Dataset entries

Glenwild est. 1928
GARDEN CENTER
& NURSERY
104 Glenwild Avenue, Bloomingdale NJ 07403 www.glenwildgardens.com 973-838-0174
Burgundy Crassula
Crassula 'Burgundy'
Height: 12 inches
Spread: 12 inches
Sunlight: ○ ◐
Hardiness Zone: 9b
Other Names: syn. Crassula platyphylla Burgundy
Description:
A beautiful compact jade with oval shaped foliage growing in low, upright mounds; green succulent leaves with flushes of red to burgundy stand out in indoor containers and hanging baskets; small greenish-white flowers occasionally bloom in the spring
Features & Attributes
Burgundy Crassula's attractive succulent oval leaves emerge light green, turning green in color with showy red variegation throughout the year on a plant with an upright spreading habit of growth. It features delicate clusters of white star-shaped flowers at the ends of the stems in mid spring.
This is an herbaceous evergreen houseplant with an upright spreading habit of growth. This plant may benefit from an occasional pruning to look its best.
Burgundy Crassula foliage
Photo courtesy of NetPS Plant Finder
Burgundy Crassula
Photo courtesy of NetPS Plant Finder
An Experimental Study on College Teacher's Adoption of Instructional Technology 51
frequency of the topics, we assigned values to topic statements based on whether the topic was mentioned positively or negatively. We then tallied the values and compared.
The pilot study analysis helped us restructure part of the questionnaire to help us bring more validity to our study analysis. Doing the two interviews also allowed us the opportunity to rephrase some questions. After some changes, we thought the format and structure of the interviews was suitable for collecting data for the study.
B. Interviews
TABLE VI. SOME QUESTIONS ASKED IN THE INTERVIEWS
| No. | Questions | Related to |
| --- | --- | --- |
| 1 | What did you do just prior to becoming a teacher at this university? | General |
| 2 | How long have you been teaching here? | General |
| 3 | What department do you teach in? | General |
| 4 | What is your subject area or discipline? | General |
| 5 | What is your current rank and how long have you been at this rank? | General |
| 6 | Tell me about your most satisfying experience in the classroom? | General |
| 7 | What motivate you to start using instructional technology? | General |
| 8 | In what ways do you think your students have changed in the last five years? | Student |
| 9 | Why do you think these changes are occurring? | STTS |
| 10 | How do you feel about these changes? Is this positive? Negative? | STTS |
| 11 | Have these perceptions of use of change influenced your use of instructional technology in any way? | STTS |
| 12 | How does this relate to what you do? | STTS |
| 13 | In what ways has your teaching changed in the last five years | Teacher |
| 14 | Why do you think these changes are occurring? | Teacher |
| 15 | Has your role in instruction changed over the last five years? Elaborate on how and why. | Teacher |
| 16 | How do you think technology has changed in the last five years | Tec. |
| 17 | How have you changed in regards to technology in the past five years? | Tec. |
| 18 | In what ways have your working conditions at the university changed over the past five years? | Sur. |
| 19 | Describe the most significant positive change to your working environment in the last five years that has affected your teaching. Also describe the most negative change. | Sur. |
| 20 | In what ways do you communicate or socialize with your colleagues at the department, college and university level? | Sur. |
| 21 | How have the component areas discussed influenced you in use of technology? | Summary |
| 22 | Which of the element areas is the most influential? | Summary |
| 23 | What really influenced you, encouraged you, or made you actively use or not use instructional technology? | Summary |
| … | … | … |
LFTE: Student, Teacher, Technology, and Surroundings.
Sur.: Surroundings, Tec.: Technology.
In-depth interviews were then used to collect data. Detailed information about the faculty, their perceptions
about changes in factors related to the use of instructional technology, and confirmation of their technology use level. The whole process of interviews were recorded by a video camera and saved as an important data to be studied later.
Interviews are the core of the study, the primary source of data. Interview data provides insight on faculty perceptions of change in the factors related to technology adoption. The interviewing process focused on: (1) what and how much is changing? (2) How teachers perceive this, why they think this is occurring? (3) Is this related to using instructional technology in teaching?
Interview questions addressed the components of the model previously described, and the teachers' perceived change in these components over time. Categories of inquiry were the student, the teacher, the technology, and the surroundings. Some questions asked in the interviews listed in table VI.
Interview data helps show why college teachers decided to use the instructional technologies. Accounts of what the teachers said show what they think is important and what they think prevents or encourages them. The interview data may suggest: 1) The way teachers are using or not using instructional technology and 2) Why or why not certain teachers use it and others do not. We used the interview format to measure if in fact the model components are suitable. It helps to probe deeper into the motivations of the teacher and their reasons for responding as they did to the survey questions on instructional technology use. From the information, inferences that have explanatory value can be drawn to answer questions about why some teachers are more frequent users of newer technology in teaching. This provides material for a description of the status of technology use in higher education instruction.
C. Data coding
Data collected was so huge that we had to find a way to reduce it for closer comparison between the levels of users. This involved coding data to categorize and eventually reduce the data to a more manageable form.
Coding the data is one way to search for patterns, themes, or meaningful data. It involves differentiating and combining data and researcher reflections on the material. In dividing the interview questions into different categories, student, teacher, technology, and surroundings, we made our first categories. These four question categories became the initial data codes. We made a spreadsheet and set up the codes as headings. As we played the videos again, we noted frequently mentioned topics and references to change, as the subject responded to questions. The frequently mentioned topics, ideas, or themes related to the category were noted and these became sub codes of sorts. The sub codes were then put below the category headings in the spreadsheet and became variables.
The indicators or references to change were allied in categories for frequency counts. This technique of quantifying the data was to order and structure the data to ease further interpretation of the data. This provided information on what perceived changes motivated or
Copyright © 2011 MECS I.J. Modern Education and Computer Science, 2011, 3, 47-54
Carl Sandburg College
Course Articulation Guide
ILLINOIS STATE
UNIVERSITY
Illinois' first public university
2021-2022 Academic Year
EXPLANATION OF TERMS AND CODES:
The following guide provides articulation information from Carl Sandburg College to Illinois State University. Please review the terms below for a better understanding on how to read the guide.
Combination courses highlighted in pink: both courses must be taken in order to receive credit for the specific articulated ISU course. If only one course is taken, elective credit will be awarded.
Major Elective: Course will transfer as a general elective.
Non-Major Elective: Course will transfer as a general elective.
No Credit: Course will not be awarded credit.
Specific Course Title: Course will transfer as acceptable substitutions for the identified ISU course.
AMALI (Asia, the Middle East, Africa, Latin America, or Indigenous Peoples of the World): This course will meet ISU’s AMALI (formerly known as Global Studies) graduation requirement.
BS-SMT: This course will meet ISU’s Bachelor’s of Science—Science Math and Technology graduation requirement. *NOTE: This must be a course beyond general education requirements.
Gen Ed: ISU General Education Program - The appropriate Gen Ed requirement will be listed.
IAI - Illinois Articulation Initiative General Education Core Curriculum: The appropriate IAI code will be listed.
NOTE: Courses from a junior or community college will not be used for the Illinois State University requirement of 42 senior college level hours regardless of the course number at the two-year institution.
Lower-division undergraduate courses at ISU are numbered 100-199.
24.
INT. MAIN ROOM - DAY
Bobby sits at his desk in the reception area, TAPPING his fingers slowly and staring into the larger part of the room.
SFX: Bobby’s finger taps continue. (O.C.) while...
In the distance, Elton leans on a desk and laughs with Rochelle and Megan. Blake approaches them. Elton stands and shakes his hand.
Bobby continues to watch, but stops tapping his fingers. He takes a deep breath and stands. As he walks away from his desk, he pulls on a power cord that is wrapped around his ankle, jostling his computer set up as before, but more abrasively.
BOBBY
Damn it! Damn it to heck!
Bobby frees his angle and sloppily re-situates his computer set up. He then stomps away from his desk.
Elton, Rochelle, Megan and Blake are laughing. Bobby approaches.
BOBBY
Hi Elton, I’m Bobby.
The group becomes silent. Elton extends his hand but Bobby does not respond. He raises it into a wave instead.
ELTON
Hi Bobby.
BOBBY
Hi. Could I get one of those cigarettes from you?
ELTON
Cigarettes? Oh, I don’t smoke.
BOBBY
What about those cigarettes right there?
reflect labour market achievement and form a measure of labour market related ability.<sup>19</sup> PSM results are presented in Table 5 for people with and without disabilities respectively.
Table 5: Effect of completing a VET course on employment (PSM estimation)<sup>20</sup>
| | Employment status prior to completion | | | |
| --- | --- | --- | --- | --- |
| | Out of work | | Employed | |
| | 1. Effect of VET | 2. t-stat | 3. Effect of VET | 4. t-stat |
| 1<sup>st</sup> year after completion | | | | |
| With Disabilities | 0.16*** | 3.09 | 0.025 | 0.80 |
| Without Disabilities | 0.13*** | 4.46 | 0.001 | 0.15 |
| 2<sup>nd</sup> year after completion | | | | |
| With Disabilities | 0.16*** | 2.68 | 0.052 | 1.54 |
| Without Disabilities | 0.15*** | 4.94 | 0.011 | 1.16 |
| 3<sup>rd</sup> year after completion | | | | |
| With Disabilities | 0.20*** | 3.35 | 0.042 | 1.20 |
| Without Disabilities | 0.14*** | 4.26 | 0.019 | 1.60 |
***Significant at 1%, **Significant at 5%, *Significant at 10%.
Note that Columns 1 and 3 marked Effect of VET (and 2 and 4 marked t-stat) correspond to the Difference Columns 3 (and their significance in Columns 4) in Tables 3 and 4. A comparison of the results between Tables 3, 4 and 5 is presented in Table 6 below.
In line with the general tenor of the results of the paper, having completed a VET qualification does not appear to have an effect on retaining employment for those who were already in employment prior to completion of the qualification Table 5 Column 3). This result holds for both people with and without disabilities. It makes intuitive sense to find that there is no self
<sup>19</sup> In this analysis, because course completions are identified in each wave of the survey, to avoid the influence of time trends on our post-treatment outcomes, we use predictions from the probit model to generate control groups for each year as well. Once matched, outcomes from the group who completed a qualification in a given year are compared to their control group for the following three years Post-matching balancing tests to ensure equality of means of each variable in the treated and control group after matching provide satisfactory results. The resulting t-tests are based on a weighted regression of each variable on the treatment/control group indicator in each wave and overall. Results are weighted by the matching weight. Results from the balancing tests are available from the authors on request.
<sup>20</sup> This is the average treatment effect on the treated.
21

→ **Task brief**
What is needed is one number: how many lines of the records above contain the word "users".

→ **Reply to the task**
2